Es ist ja auch nicht so, dass ich als Journalist Rechtsberatungen anbiete. Juristin und Journalist – es sind zwei verschiedene Berufe mit unterschiedlichen Ausbildungswegen, das gilt es auch in Streitfällen zu respektieren.
Feindbilder und Perspektivenprobleme
Es ist richtig und wichtig, dass die Arbeit von Journalistinnen und Journalisten durch das Publikum kritisch begleitet wird und es ist selbstverständlich auch das gute Recht von allen Betroffenen, sich gegen aus ihrer Sicht ungerechte Berichterstattung zur Wehr zu setzen. Gefühlt zumindest wird aber mit immer härteren Bandagen gekämpft.
Dazu trägt wohl auch die grundsätzlich medienkritische Stimmung in der Bevölkerung bei. Gerade bei Gruppen, die sich gerne durch «Mainstream-Medien» an den Rand gedrängt fühlen, scheint die Sensibilität für reale und gefühlte Benachteiligung sehr stark ausgeprägt. Es ist denn auch auffällig, dass die meisten Reklamationen im Zusammenhang mit typischen «Reizthemen» anfallen (z.B. Corona-Viren, Ausländerkriminalität oder potentielle Gesundheitsschädigung durch Strahlen etc.).
Oftmals findet man keine Einigung, weil «Freund» und «Feind» für die Kommentatorinnen oder Beschwerdeverfasser klar besetzt sind. Wenn wir dann versuchen objektiv und unparteiisch zu berichten, stellen wir uns in den Augen dieser Menschen bereits auf die eine oder andere Seite.
Trotzdem: Bei vielen Schreiben kann ich unter Verweis auf unsere Arbeitsweise und unsere publizistischen Grundsätze die manchmal hochgehenden Wogen schnell glätten. Es bleibt deshalb – auch wenn der Wind rauher ist als auch schon – die grundsätzliche Erkenntnis, dass wir Journalistinnen und Journalisten gut daran tun, unsere Arbeit immer und immer wieder zu erklären. Dass wir Transparenz schaffen über unsere Methoden, immer wieder erklären, wie wir Quellen erschliessen und woher unsere Informationen genau stammen.

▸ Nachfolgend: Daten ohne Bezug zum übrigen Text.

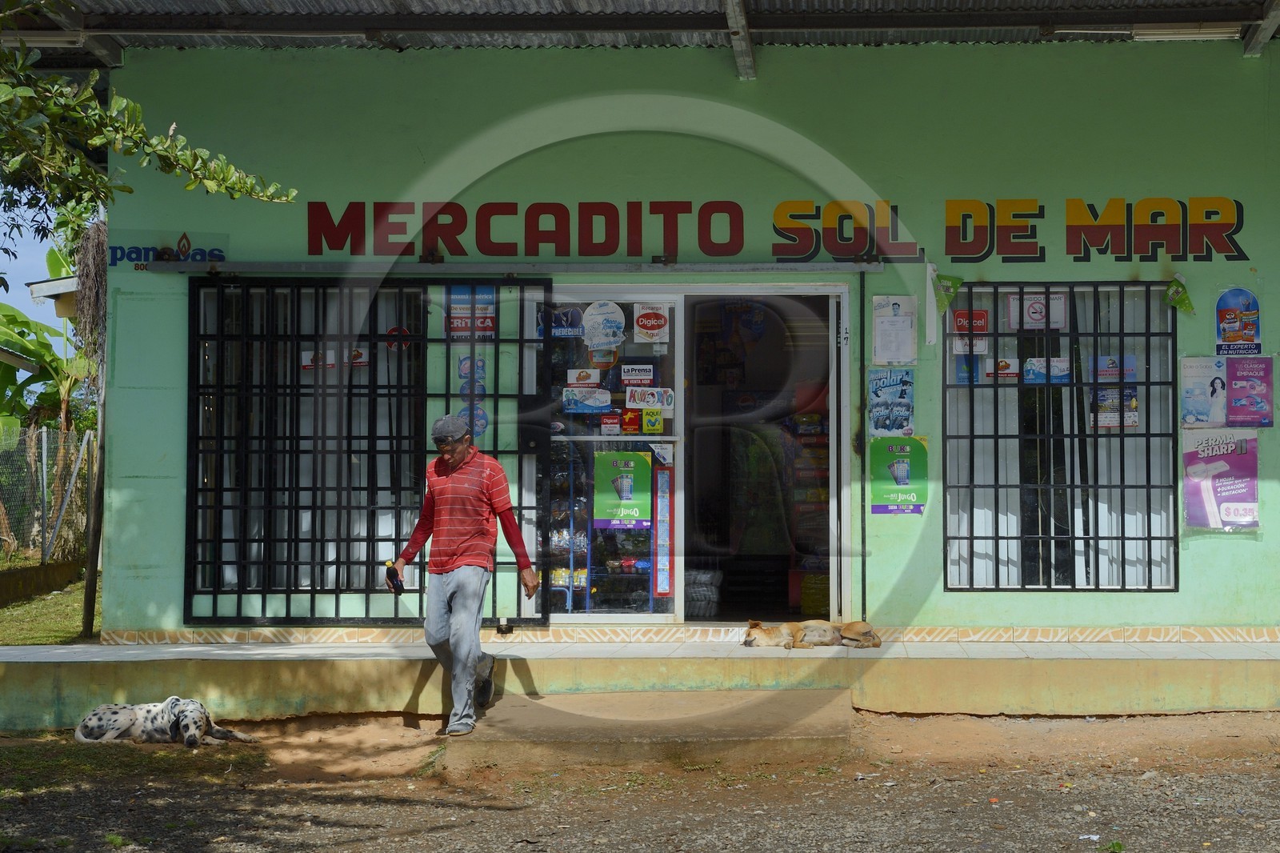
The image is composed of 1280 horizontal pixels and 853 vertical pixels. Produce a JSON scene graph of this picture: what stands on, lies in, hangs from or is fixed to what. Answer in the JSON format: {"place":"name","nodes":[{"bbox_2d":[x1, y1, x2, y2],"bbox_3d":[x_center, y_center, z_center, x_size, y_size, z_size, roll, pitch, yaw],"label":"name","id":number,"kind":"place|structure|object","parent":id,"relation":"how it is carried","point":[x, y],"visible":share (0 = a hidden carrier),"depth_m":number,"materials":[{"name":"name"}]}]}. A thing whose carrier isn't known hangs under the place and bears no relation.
{"place":"outdoors","nodes":[
{"label":"outdoors","id":0,"kind":"place"},
{"bbox_2d":[0,204,63,335],"label":"sky","id":1,"kind":"structure","parent":0,"point":[18,284],"materials":[{"name":"blue"}]},
{"bbox_2d":[0,556,89,605],"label":"low wall","id":2,"kind":"structure","parent":0,"point":[14,573],"depth_m":17.46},
{"bbox_2d":[0,568,98,645],"label":"lawn","id":3,"kind":"structure","parent":0,"point":[38,605],"materials":[{"name":"green plant"}]},
{"bbox_2d":[80,419,105,638],"bbox_3d":[-3.899,0.542,14.222,0.146,1.839,0.113,0,-1,2],"label":"wooden post","id":4,"kind":"object","parent":3,"relation":"on","point":[86,595],"visible":0.86,"depth_m":14.18,"materials":[{"name":"brown wood"}]},
{"bbox_2d":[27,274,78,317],"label":"neighbouring house","id":5,"kind":"structure","parent":0,"point":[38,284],"depth_m":22.58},
{"bbox_2d":[0,703,1279,852],"label":"dirt ground","id":6,"kind":"structure","parent":0,"point":[472,814],"materials":[{"name":"brown soil"}]},
{"bbox_2d":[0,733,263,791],"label":"grass patch","id":7,"kind":"object","parent":6,"relation":"on","point":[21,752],"visible":0.59,"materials":[{"name":"green plant"}]},
{"bbox_2d":[72,695,257,746],"bbox_3d":[-2.419,1.359,9.883,0.859,0.287,0.436,0,-1,14],"label":"dog","id":8,"kind":"object","parent":6,"relation":"on","point":[86,722],"visible":0.98,"depth_m":9.84},
{"bbox_2d":[445,687,855,773],"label":"concrete step","id":9,"kind":"structure","parent":6,"relation":"on","point":[802,699],"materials":[{"name":"concrete"}]},
{"bbox_2d":[381,412,539,734],"bbox_3d":[-0.969,0.673,9.640,0.697,1.389,0.578,-1,-1,24],"label":"man","id":10,"kind":"object","parent":9,"relation":"on","point":[497,476],"visible":0.99,"depth_m":9.50},
{"bbox_2d":[384,560,404,594],"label":"bottle","id":11,"kind":"object","parent":10,"relation":"in","point":[392,575],"visible":0.95,"depth_m":9.46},
{"bbox_2d":[0,637,1279,729],"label":"platform","id":12,"kind":"structure","parent":0,"point":[915,662],"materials":[{"name":"beige concrete"}]},
{"bbox_2d":[740,617,879,649],"bbox_3d":[0.656,1.029,10.563,0.665,0.186,0.338,0,-1,2],"label":"dog","id":13,"kind":"object","parent":12,"relation":"on","point":[850,630],"visible":0.98,"depth_m":10.54},
{"bbox_2d":[5,0,1279,667],"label":"building","id":14,"kind":"structure","parent":0,"point":[1206,546],"depth_m":11.81,"materials":[{"name":"green paint"}]},
{"bbox_2d":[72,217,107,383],"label":"vine","id":15,"kind":"object","parent":14,"relation":"hanging from","point":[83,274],"visible":0.54,"depth_m":12.92,"materials":[{"name":"brown plant"}]},
{"bbox_2d":[113,229,228,267],"bbox_3d":[-2.821,-0.962,11.750,0.576,0.209,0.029,0,-1,2],"label":"wall sign","id":16,"kind":"object","parent":14,"relation":"attached to","point":[184,237],"visible":0.8,"depth_m":11.75,"materials":[{"name":"paint"}]},
{"bbox_2d":[184,275,552,623],"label":"window grille","id":17,"kind":"structure","parent":14,"relation":"in","point":[289,593],"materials":[{"name":"black metal"}]},
{"bbox_2d":[300,346,366,369],"bbox_3d":[-1.840,-0.352,11.347,0.396,0.155,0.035,0,-1,2],"label":"sticker","id":18,"kind":"object","parent":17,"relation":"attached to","point":[304,356],"visible":0.54,"depth_m":11.35,"materials":[{"name":"white paper"}]},
{"bbox_2d":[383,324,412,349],"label":"sticker","id":19,"kind":"object","parent":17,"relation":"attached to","point":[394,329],"visible":0.72,"depth_m":11.87,"materials":[{"name":"red"}]},
{"bbox_2d":[447,286,495,338],"bbox_3d":[-1.127,-0.609,11.553,0.325,0.322,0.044,0,-1,2],"label":"poster","id":20,"kind":"object","parent":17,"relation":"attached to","point":[454,322],"visible":0.63,"depth_m":11.55,"materials":[{"name":"paper"}]},
{"bbox_2d":[458,356,486,384],"bbox_3d":[-1.132,-0.287,11.630,0.172,0.216,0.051,0,-1,2],"label":"sticker","id":21,"kind":"object","parent":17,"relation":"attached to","point":[466,364],"visible":0.78,"depth_m":11.63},
{"bbox_2d":[458,400,487,437],"bbox_3d":[-1.137,-0.032,11.628,0.218,0.279,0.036,0,-1,2],"label":"sticker","id":22,"kind":"object","parent":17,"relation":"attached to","point":[482,421],"visible":0.59,"depth_m":11.63,"materials":[{"name":"blue paper"}]},
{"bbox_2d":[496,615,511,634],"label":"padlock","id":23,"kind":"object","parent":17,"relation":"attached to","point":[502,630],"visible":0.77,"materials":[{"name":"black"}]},
{"bbox_2d":[120,260,895,274],"bbox_3d":[-0.844,-0.874,11.614,4.267,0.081,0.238,0,-1,2],"label":"metal rail","id":24,"kind":"object","parent":14,"relation":"attached to","point":[259,264],"visible":0.97,"depth_m":11.55,"materials":[{"name":"grey metal"}]},
{"bbox_2d":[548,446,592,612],"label":"rack","id":25,"kind":"object","parent":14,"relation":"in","point":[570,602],"visible":0.4,"depth_m":12.17,"materials":[{"name":"blue metal"}]},
{"bbox_2d":[538,292,683,619],"bbox_3d":[-0.438,0.216,11.685,0.991,1.973,0.151,0,-1,2],"label":"glass door","id":26,"kind":"structure","parent":14,"relation":"in","point":[647,602],"depth_m":11.65,"materials":[{"name":"clear glass"}]},
{"bbox_2d":[548,305,583,338],"bbox_3d":[-0.634,-0.555,11.568,0.302,0.200,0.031,0,-1,2],"label":"sticker","id":27,"kind":"object","parent":26,"relation":"attached to","point":[567,314],"visible":0.79,"depth_m":11.57,"materials":[{"name":"blue"}]},
{"bbox_2d":[567,368,602,386],"bbox_3d":[-0.522,-0.247,11.615,0.238,0.131,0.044,0,-1,2],"label":"sticker","id":28,"kind":"object","parent":26,"relation":"attached to","point":[574,378],"visible":0.98,"depth_m":11.61,"materials":[{"name":"white"}]},
{"bbox_2d":[560,386,612,412],"bbox_3d":[-0.505,-0.140,11.569,0.357,0.167,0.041,0,-1,2],"label":"sticker","id":29,"kind":"object","parent":26,"relation":"attached to","point":[592,401],"visible":0.98,"depth_m":11.57,"materials":[{"name":"white paper"}]},
{"bbox_2d":[581,300,627,350],"bbox_3d":[-0.420,-0.546,11.665,0.301,0.314,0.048,0,-1,2],"label":"round sticker","id":30,"kind":"object","parent":26,"relation":"attached to","point":[602,339],"visible":0.99,"depth_m":11.65,"materials":[{"name":"white"}]},
{"bbox_2d":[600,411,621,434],"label":"sticker","id":31,"kind":"object","parent":26,"relation":"attached to","point":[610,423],"visible":0.97,"depth_m":11.43,"materials":[{"name":"red paper"}]},
{"bbox_2d":[592,450,651,527],"bbox_3d":[-0.311,0.343,11.447,0.395,0.428,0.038,0,-1,2],"label":"poster","id":32,"kind":"object","parent":26,"relation":"attached to","point":[632,456],"visible":0.99,"depth_m":11.44,"materials":[{"name":"green paper"}]},
{"bbox_2d":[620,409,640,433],"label":"sticker","id":33,"kind":"object","parent":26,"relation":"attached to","point":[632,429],"visible":0.96,"depth_m":11.54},
{"bbox_2d":[619,363,655,385],"bbox_3d":[-0.227,-0.261,11.335,0.249,0.126,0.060,0,-1,2],"label":"sticker","id":34,"kind":"object","parent":26,"relation":"attached to","point":[637,376],"visible":0.98,"depth_m":11.33,"materials":[{"name":"white paper"}]},
{"bbox_2d":[627,386,674,409],"bbox_3d":[-0.165,-0.145,11.660,0.355,0.146,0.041,0,-1,2],"label":"sticker","id":35,"kind":"object","parent":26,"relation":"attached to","point":[630,401],"visible":0.99,"depth_m":11.66,"materials":[{"name":"white"}]},
{"bbox_2d":[632,301,670,343],"bbox_3d":[-0.162,-0.567,11.795,0.278,0.246,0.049,0,-1,2],"label":"sticker","id":36,"kind":"object","parent":26,"relation":"attached to","point":[640,322],"visible":0.97,"depth_m":11.80,"materials":[{"name":"white paper"}]},
{"bbox_2d":[641,408,663,433],"bbox_3d":[-0.148,-0.022,11.427,0.140,0.167,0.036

Wir müssen uns selbst erklären, mehr denn je. Vielleicht hilft das langfristig, um bei kritischen Geistern das Vertrauen zu stärken. Und damit gewissen Juristinnen und Juristen künftig die Kundensuche wieder etwas zu erschweren. Der Aufwand für diese journalistische Transparenz lohnt sich, wenn sich der Aufwand für die Bearbeitung von juristischen Klagen dafür reduziert. Selbst wenn man einen Rechtsstreit am Schluss gewinnt – und das ist immer noch der Regelfall – ist die Mühe dafür gross.